An auction on Monday of sacred masks and objects in France has stirred fresh anger among Native Americans, with representatives of the Navajo people travelling to Paris to try and halt the latest sale. The Eve auction house has 270 Native American, Eskimo and pre-Colombian artefacts going under the hammer and the United States embassy has stepped in, urging a stop to the sale of items cherished by the Navajo and Hopi people. The sale is the fourth since 2013 that the southwestern Hopi people have tried to block of ceremonial masks and headdresses they consider to embody living spirits. All previous legal efforts to halt such auctions have failed, although a US foundation last year bought 21 of the masks at a Paris auction to return them to the Hopi people.

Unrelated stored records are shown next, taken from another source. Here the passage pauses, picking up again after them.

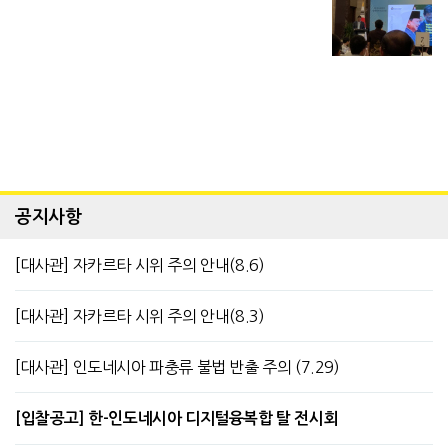
공지사항
[대사관] 자카르타 시위 주의 안내(8.6)
[대사관] 자카르타 시위 주의 안내(8.3)
[대사관] 인도네시아 파충류 불법 반출 주의 (7.29)
[입찰공고] 한-인도네시아 디지털융복합 탈 전시회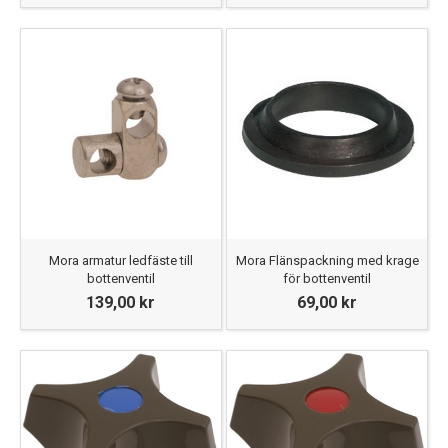
Mora armatur ledfäste till
Mora Flänspackning med krage
bottenventil
för bottenventil
139,00 kr
69,00 kr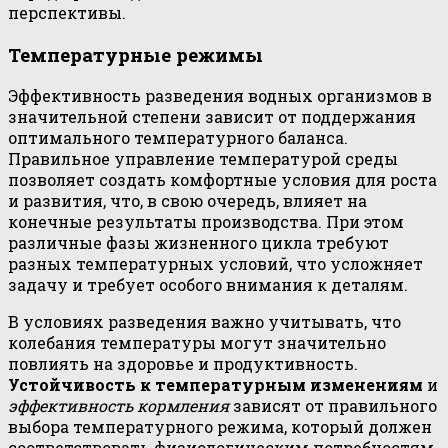
перспективы.
Температурные режимы
Эффективность разведения водных организмов в
значительной степени зависит от поддержания
оптимального температурного баланса.
Правильное управление температурой среды
позволяет создать комфортные условия для роста
и развития, что, в свою очередь, влияет на
конечные результаты производства. При этом
различные фазы жизненного цикла требуют
разных температурных условий, что усложняет
задачу и требует особого внимания к деталям.
В условиях разведения важно учитывать, что
колебания температуры могут значительно
повлиять на здоровье и продуктивность.
Устойчивость к температурным изменениям
и
эффективность кормления
зависят от правильного
выбора температурного режима, который должен
соответствовать физиологическим потребностям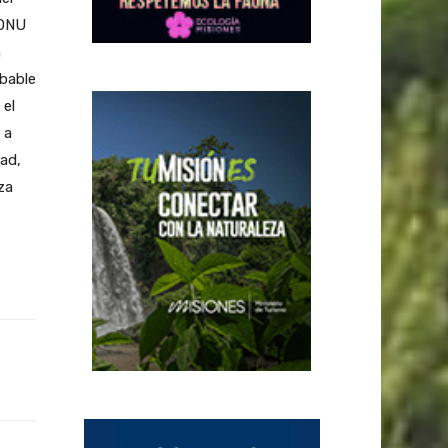
-ONU
n
obable
 el
 a
ad,
za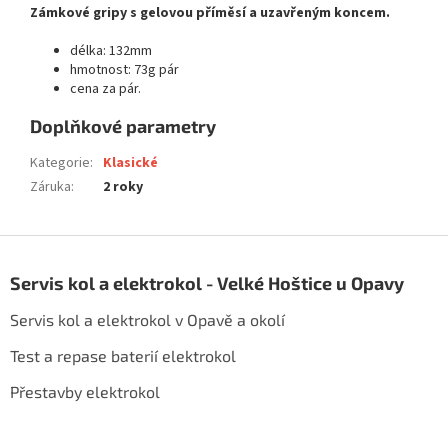
Zámkové gripy s gelovou příměsí a uzavřeným koncem.
délka: 132mm
hmotnost: 73g pár
cena za pár.
Doplňkové parametry
Kategorie
:
Klasické
Záruka
:
2 roky
Z
á
Servis kol a elektrokol - Velké Hoštice u Opavy
p
a
Servis kol a elektrokol v Opavě a okolí
t
í
Test a repase baterií elektrokol
Přestavby elektrokol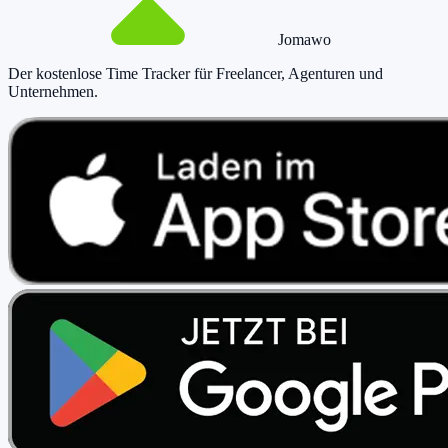
Jomawo
Der kostenlose Time Tracker für Freelancer, Agenturen und
Unternehmen
.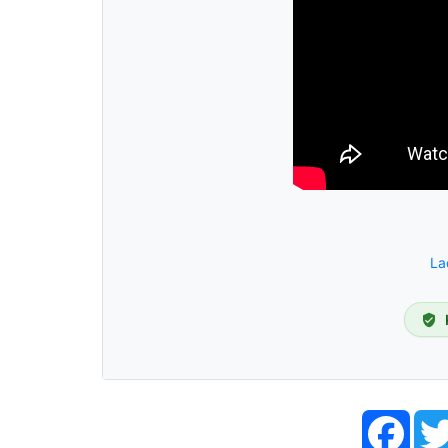
La
Face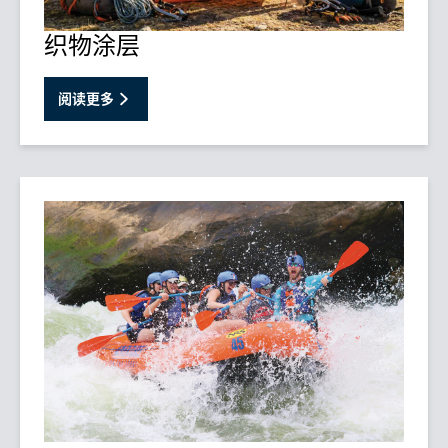
织物涂层
阅读更多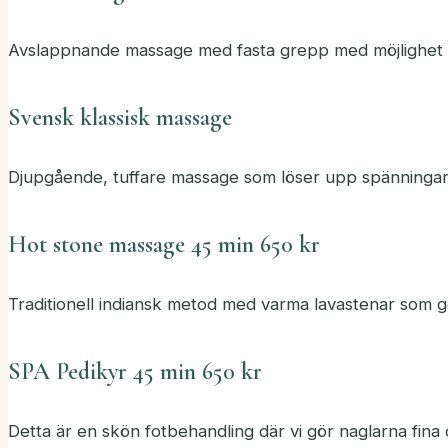
Avslappnande massage med fasta grepp med möjlighet at
Svensk klassisk massage
Djupgående, tuffare massage som löser upp spänningar
Hot stone massage 45 min 650 kr
Traditionell indiansk metod med varma lavastenar som g
SPA Pedikyr 45 min 650 kr
Detta är en skön fotbehandling där vi gör naglarna fina 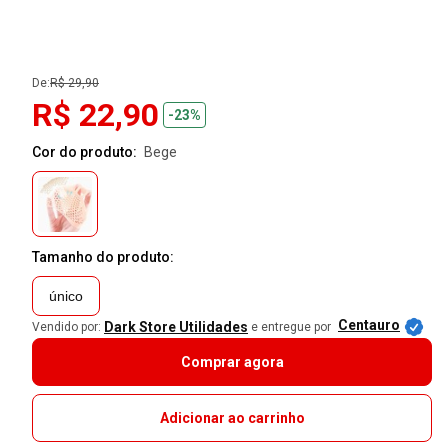
De:
R$ 29,90
R$ 22,90
-23%
Cor do produto:
bege
Tamanho do produto:
único
Centauro
Dark Store Utilidades
Vendido por:
e entregue por
Comprar agora
Adicionar ao carrinho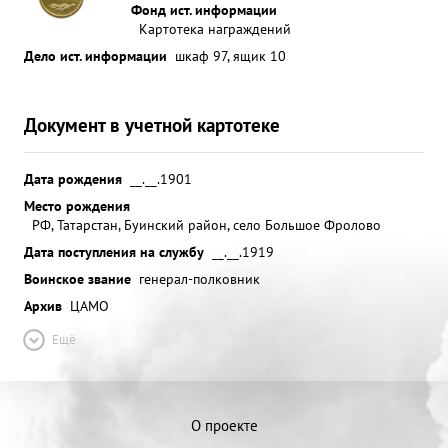
Фонд ист. информации
Картотека награждений
Дело ист. информации
шкаф 97, ящик 10
Документ в учетной картотеке
Дата рождения
__.__.1901
Место рождения
РФ, Татарстан, Буинский район, село Большое Фролово
Дата поступления на службу
__.__.1919
Воинское звание
генерал-полковник
Архив
ЦАМО
Ещё
О проекте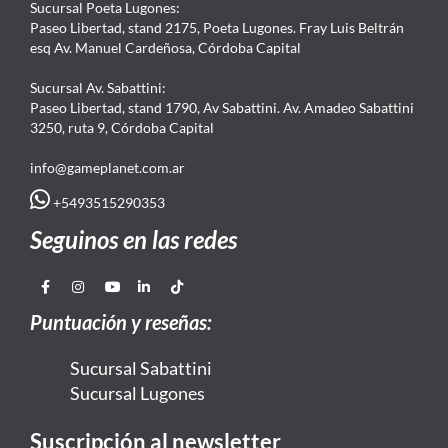
Sucursal Poeta Lugones:
Paseo Libertad, stand 2175, Poeta Lugones. Fray Luis Beltrán
esq Av. Manuel Cardeñosa, Córdoba Capital
Sucursal Av. Sabattini:
Paseo Libertad, stand 1790, Av Sabattini. Av. Amadeo Sabattini
3250, ruta 9, Córdoba Capital
info@gameplanet.com.ar
+5493515290353
Seguinos en las redes
Puntuación y reseñas:
Sucursal Sabattini
Sucursal Lugones
Suscripción al newsletter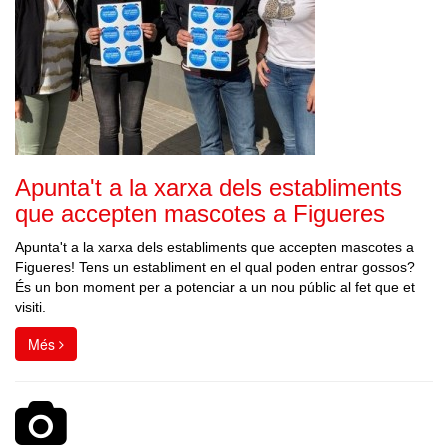
Apunta't a la xarxa dels establiments
que accepten mascotes a Figueres
Apunta't a la xarxa dels establiments que accepten mascotes a
Figueres! Tens un establiment en el qual poden entrar gossos?
És un bon moment per a potenciar a un nou públic al fet que et
visiti.
Més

What's left of Hopi and Navajo
Indeed it is rather ironic that when a group of people from precisely the area occupied by these tribes were caught stealing artefacts, including sacred ones and robbing graves to obtain collectables, they got sentences no greater than a few months probation and the authorities that investigated, arrested and charged them received a lot of criticism for the way they did so. It seems that illegal activities within the US concerning artefacts of precisely this region is not treated with any great seriousness.
Afp, 'Native Americans try to block French auction of sacred artefacts', 14 December 2014.
UPDATE 15th December 2014
Navajo officials won their bid to buy back seven tribal masks at a contested auction of native American artifacts in Paris that netted over a million dollars. Monday’s sale went ahead despite the best efforts by the U.S. government and Senator John McCain to halt it. The objects for sale at the Drouot auction house included sacred masks, colored in pigment, believed to have been used in Navajo wintertime healing ceremonies. The sale — which totaled 929,000 euros ($1.12 million) — also included dozens of Hopi Kachina dolls and several striking Pueblo masks embellished with horse hair, bone and feathers, the origins of which are unclear.[...] The lawyer representing the absent Hopi tribe, Pierre Servan-Schreiber, said the approaches of the Hopis and the Navajos were different — and said the Hopis see the sale as sacrilege. "Hopis were opposed to buying back their artifacts as they did not want to engage in the auction," said Servan-Schreiber.Thomas Adamson, 'Navajos buy back artifacts at Paris auction', Salt Lake Tribune 15th December 2014.